Collected data
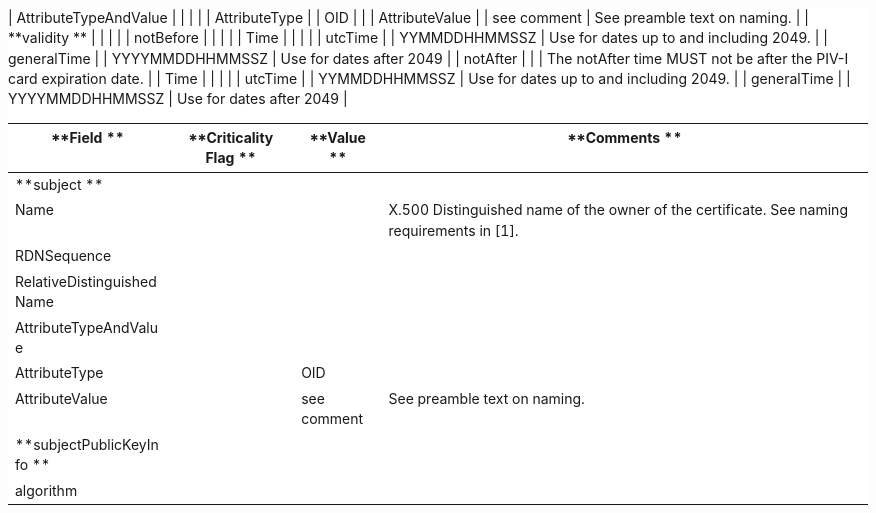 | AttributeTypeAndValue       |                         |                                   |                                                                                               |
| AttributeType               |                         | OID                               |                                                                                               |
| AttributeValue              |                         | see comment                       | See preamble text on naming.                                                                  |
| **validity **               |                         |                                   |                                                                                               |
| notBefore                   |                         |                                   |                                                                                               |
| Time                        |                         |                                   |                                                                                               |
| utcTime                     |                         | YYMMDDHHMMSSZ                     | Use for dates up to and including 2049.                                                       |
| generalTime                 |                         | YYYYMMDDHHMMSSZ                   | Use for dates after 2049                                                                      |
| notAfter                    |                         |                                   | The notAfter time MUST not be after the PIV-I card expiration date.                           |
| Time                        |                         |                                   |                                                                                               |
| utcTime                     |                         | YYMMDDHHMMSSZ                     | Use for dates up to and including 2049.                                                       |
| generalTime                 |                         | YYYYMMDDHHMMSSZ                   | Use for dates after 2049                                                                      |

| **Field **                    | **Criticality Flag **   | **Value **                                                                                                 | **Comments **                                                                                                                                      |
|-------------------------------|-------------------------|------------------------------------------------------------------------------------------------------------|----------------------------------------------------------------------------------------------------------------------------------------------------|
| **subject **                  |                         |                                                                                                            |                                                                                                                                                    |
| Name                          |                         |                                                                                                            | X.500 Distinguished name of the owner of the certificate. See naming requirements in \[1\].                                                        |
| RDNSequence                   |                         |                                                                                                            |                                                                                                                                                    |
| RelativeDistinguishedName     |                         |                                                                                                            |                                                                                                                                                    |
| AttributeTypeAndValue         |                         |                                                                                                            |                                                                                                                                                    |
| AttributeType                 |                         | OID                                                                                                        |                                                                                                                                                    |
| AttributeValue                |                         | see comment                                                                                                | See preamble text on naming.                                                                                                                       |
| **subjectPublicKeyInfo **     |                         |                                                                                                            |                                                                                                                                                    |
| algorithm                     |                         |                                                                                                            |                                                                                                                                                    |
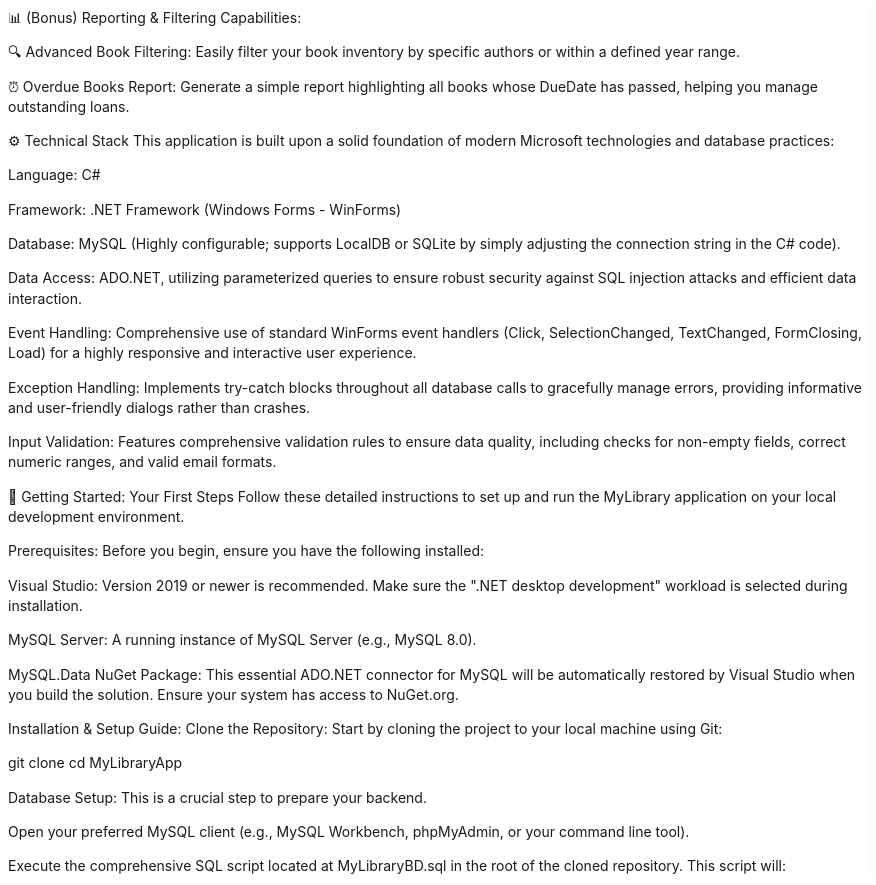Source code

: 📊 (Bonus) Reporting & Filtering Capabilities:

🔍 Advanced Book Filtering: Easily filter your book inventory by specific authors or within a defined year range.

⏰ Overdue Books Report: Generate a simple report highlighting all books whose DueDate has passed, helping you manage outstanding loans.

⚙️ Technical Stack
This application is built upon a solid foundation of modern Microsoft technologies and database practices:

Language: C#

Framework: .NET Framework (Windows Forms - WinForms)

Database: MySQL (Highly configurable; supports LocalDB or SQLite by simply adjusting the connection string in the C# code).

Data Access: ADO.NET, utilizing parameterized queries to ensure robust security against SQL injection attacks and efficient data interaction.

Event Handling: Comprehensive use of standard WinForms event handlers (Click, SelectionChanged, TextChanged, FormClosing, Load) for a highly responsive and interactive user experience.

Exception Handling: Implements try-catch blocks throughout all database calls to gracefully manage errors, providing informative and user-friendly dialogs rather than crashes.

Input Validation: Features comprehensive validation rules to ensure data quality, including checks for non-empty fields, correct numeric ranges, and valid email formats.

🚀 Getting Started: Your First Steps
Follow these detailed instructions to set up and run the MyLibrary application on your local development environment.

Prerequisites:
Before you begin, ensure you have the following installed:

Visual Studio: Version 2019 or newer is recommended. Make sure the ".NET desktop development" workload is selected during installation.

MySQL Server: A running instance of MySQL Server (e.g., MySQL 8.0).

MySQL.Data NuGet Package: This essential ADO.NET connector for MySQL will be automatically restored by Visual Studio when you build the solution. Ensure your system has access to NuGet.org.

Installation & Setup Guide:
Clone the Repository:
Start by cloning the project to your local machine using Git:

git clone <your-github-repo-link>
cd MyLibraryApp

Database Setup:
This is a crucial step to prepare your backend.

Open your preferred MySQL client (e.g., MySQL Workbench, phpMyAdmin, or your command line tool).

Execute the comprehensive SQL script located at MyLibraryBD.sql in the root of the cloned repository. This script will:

» **DIRECTIONS FOR THIS TASK**
Write out all the lines above as a numbered list, skipping blank lines and leaving the pictures out.

» **ANSWER TO THIS EXERCISE**
1.  | AttributeTypeAndValue       |                         |                                   |                                                                                               |
2. | AttributeType               |                         | OID                               |                                                                                               |
3. | AttributeValue              |                         | see comment                       | See preamble text on naming.                                                                  |
4. | **validity **               |                         |                                   |                                                                                               |
5. | notBefore                   |                         |                                   |                                                                                               |
6. | Time                        |                         |                                   |                                                                                               |
7. | utcTime                     |                         | YYMMDDHHMMSSZ                     | Use for dates up to and including 2049.                                                       |
8. | generalTime                 |                         | YYYYMMDDHHMMSSZ                   | Use for dates after 2049                                                                      |
9. | notAfter                    |                         |                                   | The notAfter time MUST not be after the PIV-I card expiration date.                           |
10. | Time                        |                         |                                   |                                                                                               |
11. | utcTime                     |                         | YYMMDDHHMMSSZ                     | Use for dates up to and including 2049.                                                       |
12. | generalTime                 |                         | YYYYMMDDHHMMSSZ                   | Use for dates after 2049                                                                      |
13. | **Field **                    | **Criticality Flag **   | **Value **                                                                                                 | **Comments **                                                                                                                                      |
14. |-------------------------------|-------------------------|------------------------------------------------------------------------------------------------------------|----------------------------------------------------------------------------------------------------------------------------------------------------|
15. | **subject **                  |                         |                                                                                                            |                                                                                                                                                    |
16. | Name                          |                         |                                                                                                            | X.500 Distinguished name of the owner of the certificate. See naming requirements in \[1\].                                                        |
17. | RDNSequence                   |                         |                                                                                                            |                                                                                                                                                    |
18. | RelativeDistinguishedName     |                         |                                                                                                            |                                                                                                                                                    |
19. | AttributeTypeAndValue         |                         |                                                                                                            |                                                                                                                                                    |
20. | AttributeType                 |                         | OID                                                                                                        |                                                                                                                                                    |
21. | AttributeValue                |                         | see comment                                                                                                | See preamble text on naming.                                                                                                                       |
22. | **subjectPublicKeyInfo **     |                         |                                                                                                            |                                                                                                                                                    |
23. | algorithm                     |                         |                                                                                                            |                                                                                                                                                    |
24. Source code
25. : 📊 (Bonus) Reporting & Filtering Capabilities:
26. 🔍 Advanced Book Filtering: Easily filter your book inventory by specific authors or within a defined year range.
27. ⏰ Overdue Books Report: Generate a simple report highlighting all books whose DueDate has passed, helping you manage outstanding loans.
28. ⚙️ Technical Stack
29. This application is built upon a solid foundation of modern Microsoft technologies and database practices:
30. Language: C#
31. Framework: .NET Framework (Windows Forms - WinForms)
32. Database: MySQL (Highly configurable; supports LocalDB or SQLite by simply adjusting the connection string in the C# code).
33. Data Access: ADO.NET, utilizing parameterized queries to ensure robust security against SQL injection attacks and efficient data interaction.
34. Event Handling: Comprehensive use of standard WinForms event handlers (Click, SelectionChanged, TextChanged, FormClosing, Load) for a highly responsive and interactive user experience.
35. Exception Handling: Implements try-catch blocks throughout all database calls to gracefully manage errors, providing informative and user-friendly dialogs rather than crashes.
36. Input Validation: Features comprehensive validation rules to ensure data quality, including checks for non-empty fields, correct numeric ranges, and valid email formats.
37. 🚀 Getting Started: Your First Steps
38. Follow these detailed instructions to set up and run the MyLibrary application on your local development environment.
39. Prerequisites:
40. Before you begin, ensure you have the following installed:
41. Visual Studio: Version 2019 or newer is recommended. Make sure the ".NET desktop development" workload is selected during installation.
42. MySQL Server: A running instance of MySQL Server (e.g., MySQL 8.0).
43. MySQL.Data NuGet Package: This essential ADO.NET connector for MySQL will be automatically restored by Visual Studio when you build the solution. Ensure your system has access to NuGet.org.
44. Installation & Setup Guide:
45. Clone the Repository:
46. Start by cloning the project to your local machine using Git:
47. git clone <your-github-repo-link>
48. cd MyLibraryApp
49. Database Setup:
50. This is a crucial step to prepare your backend.
51. Open your preferred MySQL client (e.g., MySQL Workbench, phpMyAdmin, or your command line tool).
52. Execute the comprehensive SQL script located at MyLibraryBD.sql in the root of the cloned repository. This script will:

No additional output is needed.